BloombergGPT: a large language model for finance

The use of natural language processing (NLP) in the realm of financial technology is broad and complex, with applications ranging from sentiment analysis and named entity recognition to question answering. Large language models (LLMs) have been shown to be effective on a variety of tasks; however, no LLM specialized for the financial domain has been reported in literature.

In this work, researchers from Bloomberg present BloombergGPT, a 50 billion parameter language model that is trained on a wide range of financial data. They construct a 363 billion token dataset based on Bloomberg’s extensive data sources, perhaps the largest domain-specific dataset yet, augmented with 345 billion tokens from general purpose datasets.

Across dozens of tasks in many benchmarks a clear picture emerges. Among the models with tens of billions of parameters for comparison, BloombergGPT performs the best. Furthermore, in some cases, it is competitive or exceeds the performance of much larger models (hundreds of billions of parameters). While the goal for BloombergGPT was to be a best-in-class model for financial tasks, and researchers included general-purpose training data to support domain-specific training, the model has still attained abilities on general purpose data that exceed similarly sized models, and in some cases match or outperform much larger models.

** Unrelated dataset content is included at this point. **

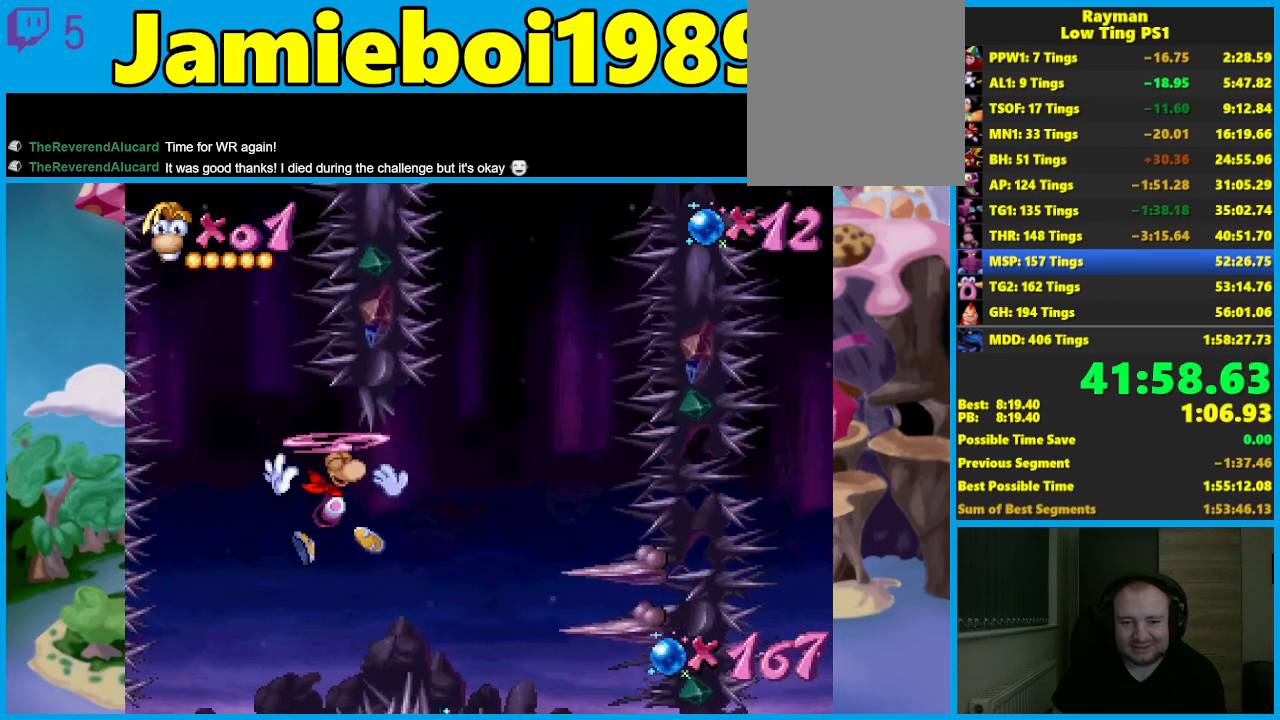
{"buttons": ["A"], "left_stick": "left", "events": [[50, "A", "down"], [133, "A", "up"], [217, "A", "down"], [317, "A", "up"], [350, "left_stick", "left"], [383, "A", "down"]]}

In the paper, they validate BloombergGPT on standard LLM benchmarks, open financial benchmarks, and a suite of internal benchmarks that most accurately reflect our intended usage. The mixed dataset training leads to a model that outperforms existing models on financial tasks by significant margins without sacrificing performance on general LLM benchmarks. Additionally, they explain modeling choices, training process, and evaluation methodology. As a next step, researchers plan to release training logs (chronicles) detailing experiences in training BloombergGPT.